┌─ Entries supplied

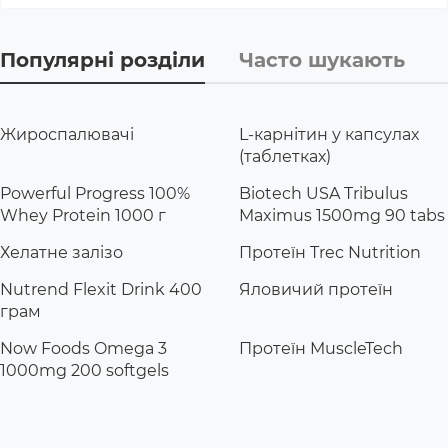
Популярні розділи
Часто шукають
Жироспалювачі
L-карнітин у капсулах
(таблетках)
Powerful Progress 100%
Biotech USA Tribulus
Whey Protein 1000 г
Maximus 1500mg 90 tabs
Хелатне залізо
Протеїн Trec Nutrition
Nutrend Flexit Drink 400
Яловичий протеїн
грам
Now Foods Omega 3
Протеїн MuscleTech
1000mg 200 softgels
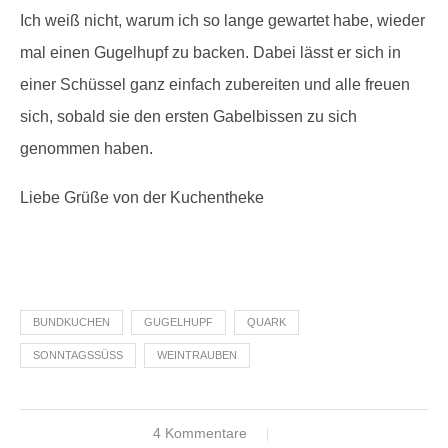
Ich weiß nicht, warum ich so lange gewartet habe, wieder
mal einen Gugelhupf zu backen. Dabei lässt er sich in
einer Schüssel ganz einfach zubereiten und alle freuen
sich, sobald sie den ersten Gabelbissen zu sich
genommen haben.
Liebe Grüße von der Kuchentheke
BUNDKUCHEN
GUGELHUPF
QUARK
SONNTAGSSÜSS
WEINTRAUBEN
4 Kommentare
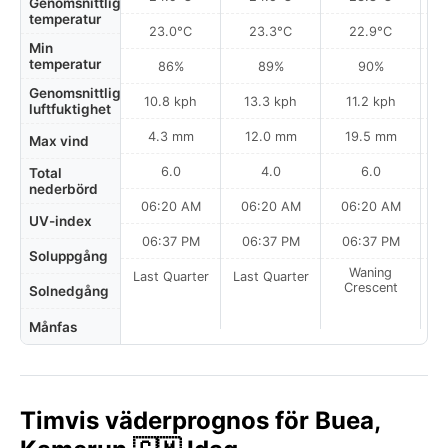
Genomsnittlig
temperatur
23.0°C
23.3°C
22.9°C
Min
temperatur
86%
89%
90%
Genomsnittlig
10.8 kph
13.3 kph
11.2 kph
luftfuktighet
4.3 mm
12.0 mm
19.5 mm
Max vind
6.0
4.0
6.0
Total
nederbörd
06:20 AM
06:20 AM
06:20 AM
0
UV-index
06:37 PM
06:37 PM
06:37 PM
Soluppgång
Waning
Last Quarter
Last Quarter
Crescent
Solnedgång
Månfas
Timvis väderprognos för Buea,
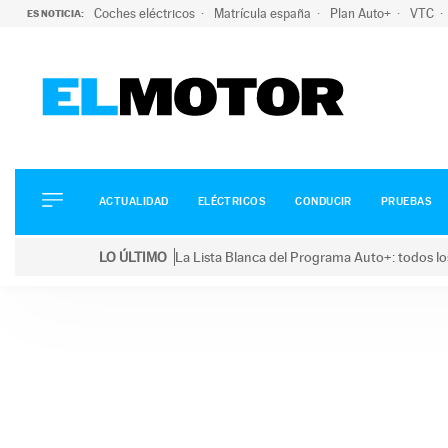
Coches eléctricos
Matrícula españa
Plan Auto+
VTC
ES NOTICIA:
ACTUALIDAD
ELÉCTRICOS
CONDUCIR
ACTUALIDAD
ELÉCTRICOS
CONDUCIR
PRUEBAS
PRUEBAS
Saltar
VIRALES
LO ÚLTIMO
La Lista Blanca del Programa Auto+: todos lo
al
PODCAST
LO ÚLTIMO
La Lista Blanca del Programa Auto+: todos los coc
contenido
MOTOS
TECNOLOGÍA
SUPERCOCHES
MOTORTV
PREMIOS
SERVICIOS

└─

§ **Aim of the task**
Output every record above verbatim, excluding images.

§ **Result of this task**
Популярні розділи
Часто шукають
Жироспалювачі
L-карнітин у капсулах
(таблетках)
Powerful Progress 100%
Biotech USA Tribulus
Whey Protein 1000 г
Maximus 1500mg 90 tabs
Хелатне залізо
Протеїн Trec Nutrition
Nutrend Flexit Drink 400
Яловичий протеїн
грам
Now Foods Omega 3
Протеїн MuscleTech
1000mg 200 softgels
Ich weiß nicht, warum ich so lange gewartet habe, wieder
mal einen Gugelhupf zu backen. Dabei lässt er sich in
einer Schüssel ganz einfach zubereiten und alle freuen
sich, sobald sie den ersten Gabelbissen zu sich
genommen haben.
Liebe Grüße von der Kuchentheke
BUNDKUCHEN
GUGELHUPF
QUARK
SONNTAGSSÜSS
WEINTRAUBEN
4 Kommentare
Genomsnittlig
temperatur
23.0°C
23.3°C
22.9°C
Min
temperatur
86%
89%
90%
Genomsnittlig
10.8 kph
13.3 kph
11.2 kph
luftfuktighet
4.3 mm
12.0 mm
19.5 mm
Max vind
6.0
4.0
6.0
Total
nederbörd
06:20 AM
06:20 AM
06:20 AM
0
UV-index
06:37 PM
06:37 PM
06:37 PM
Soluppgång
Waning
Last Quarter
Last Quarter
Crescent
Solnedgång
Månfas
Timvis väderprognos för Buea,
Coches eléctricos
Matrícula españa
Plan Auto+
VTC
ES NOTICIA:
ACTUALIDAD
ELÉCTRICOS
CONDUCIR
ACTUALIDAD
ELÉCTRICOS
CONDUCIR
PRUEBAS
PRUEBAS
Saltar
VIRALES
LO ÚLTIMO
La Lista Blanca del Programa Auto+: todos lo
al
PODCAST
LO ÚLTIMO
La Lista Blanca del Programa Auto+: todos los coc
contenido
MOTOS
TECNOLOGÍA
SUPERCOCHES
MOTORTV
PREMIOS
SERVICIOS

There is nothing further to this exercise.